The removal by disgruntled shareholders of Lawrence Snyder, chairman, and his joint chief operating officers, Ruth Henderson and Peter Ridsdale, looks likely to be accompanied by sizeable payoffs as compensation for loss of office.
In the year to end January 1992 Mr Snyder earned pounds 237,000 from Alexon for 10 months' work while the highest-paid director, presumably the then chief executive, Ruth Henderson, drew pounds 264,000.
In that year Alexon made pre-tax profits of pounds 11.3m but an attributable loss of pounds 1.8m after hefty extraordinary losses on closed businesses. In the year to January 1993 things went from bad to worse, with nearly pounds 1m of pre-tax losses, a passed final dividend and a badly shrunken share price.
The departing Alexon directors had three-year service contracts and their compensation, as yet undisclosed, will be based on lower basic salary figures after last year's dire performance but should still amount to a tidy sum.
Large shareholders may regard this as a small price to pay for new management blood. Even so, such payments look uncomfortably like a reward for poor performance. It is not as if Alexon could be faulted for meanness in the past. In 1991/2 the remuneration committee, headed by the ex-Burton finance director Brian North, approved a pounds 425,000 ex gratia payment to former directors.
Compensation is a sensitive subject in a week in which the Institute of Management has accused directors and managers of greed over pay rises and the axed Lasmo chief executive, Chris Greentree, was shown to have received a 40 per cent pay rise after the oil company made a pounds 385m net loss and cut its dividend.
But the tale is not one of unrelenting extravagance. John Carter, chief executive of Hepworth, the building materials group, took a 23 per cent cut from pounds 323,000 to pounds 248,000 in 1992 as his bonus evaporated.
In the well-heeled world of insurance broking, the chairman and chief executive of Steel Burrill Jones saw their remuneration fall by more than 50 per cent in response to only a modest fall in earnings during 1992. And a repentant Lord Fanshawe, chairman of Sedgwick Group, told shareholders at yesterday's annual meeting that he and his executive directors would take a 10 per cent basic pay cut in 1993 after a year in which the dividend was slashed in half.

__To do__:
[1] Quote the executive pay article between "The removal by" and "drew pounds 264,000.", inclusive.
[2] In the executive pay article, by what percentage did John Carter's pay at Hepworth fall in 1992?
The data after this point is not needed.

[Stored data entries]
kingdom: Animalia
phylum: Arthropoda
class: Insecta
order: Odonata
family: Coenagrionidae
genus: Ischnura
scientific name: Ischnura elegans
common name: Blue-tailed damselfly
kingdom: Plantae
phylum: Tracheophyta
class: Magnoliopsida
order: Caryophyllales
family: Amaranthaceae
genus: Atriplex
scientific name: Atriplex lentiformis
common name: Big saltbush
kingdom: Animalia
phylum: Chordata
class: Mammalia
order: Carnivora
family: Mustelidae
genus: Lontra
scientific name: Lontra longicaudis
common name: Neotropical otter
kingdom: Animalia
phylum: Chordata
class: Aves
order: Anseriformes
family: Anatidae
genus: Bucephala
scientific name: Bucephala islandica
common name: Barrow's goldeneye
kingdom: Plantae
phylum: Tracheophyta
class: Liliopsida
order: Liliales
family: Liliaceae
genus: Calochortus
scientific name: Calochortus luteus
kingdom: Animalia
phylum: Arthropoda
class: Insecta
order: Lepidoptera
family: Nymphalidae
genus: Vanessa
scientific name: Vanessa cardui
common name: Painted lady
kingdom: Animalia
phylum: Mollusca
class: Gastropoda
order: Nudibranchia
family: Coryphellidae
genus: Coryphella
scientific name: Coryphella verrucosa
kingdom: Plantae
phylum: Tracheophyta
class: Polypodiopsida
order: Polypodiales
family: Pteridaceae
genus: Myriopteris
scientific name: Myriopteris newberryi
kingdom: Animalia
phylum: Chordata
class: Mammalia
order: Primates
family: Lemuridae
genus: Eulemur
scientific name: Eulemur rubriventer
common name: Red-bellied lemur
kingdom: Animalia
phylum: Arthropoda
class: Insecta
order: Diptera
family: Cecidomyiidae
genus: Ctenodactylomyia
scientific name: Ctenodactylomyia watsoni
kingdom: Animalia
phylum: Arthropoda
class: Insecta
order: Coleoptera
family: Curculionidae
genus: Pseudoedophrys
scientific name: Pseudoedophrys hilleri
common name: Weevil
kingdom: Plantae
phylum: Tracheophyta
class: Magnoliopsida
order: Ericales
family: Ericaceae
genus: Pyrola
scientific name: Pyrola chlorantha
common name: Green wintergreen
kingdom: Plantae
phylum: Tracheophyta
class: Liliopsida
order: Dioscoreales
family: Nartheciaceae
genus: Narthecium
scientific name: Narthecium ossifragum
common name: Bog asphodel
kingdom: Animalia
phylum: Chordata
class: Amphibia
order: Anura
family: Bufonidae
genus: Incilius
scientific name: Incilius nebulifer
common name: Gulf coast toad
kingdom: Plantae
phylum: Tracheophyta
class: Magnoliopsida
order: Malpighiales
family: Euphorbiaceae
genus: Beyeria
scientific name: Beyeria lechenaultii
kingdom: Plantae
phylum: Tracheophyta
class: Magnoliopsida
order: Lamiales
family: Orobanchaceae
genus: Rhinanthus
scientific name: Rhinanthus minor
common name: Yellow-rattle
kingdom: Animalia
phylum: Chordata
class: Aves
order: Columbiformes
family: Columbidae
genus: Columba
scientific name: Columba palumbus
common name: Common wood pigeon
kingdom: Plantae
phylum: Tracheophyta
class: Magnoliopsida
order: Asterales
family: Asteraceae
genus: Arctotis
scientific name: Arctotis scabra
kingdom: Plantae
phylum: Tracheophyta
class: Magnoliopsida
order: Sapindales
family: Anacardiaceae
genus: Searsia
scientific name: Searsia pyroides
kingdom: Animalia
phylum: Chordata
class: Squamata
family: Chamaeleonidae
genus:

__Exercise responses__:
[1]
The removal by disgruntled shareholders of Lawrence Snyder, chairman, and his joint chief operating officers, Ruth Henderson and Peter Ridsdale, looks likely to be accompanied by sizeable payoffs as compensation for loss of office.
In the year to end January 1992 Mr Snyder earned pounds 237,000 from Alexon for 10 months' work while the highest-paid director, presumably the then chief executive, Ruth Henderson, drew pounds 264,000.

[2] 23 percent.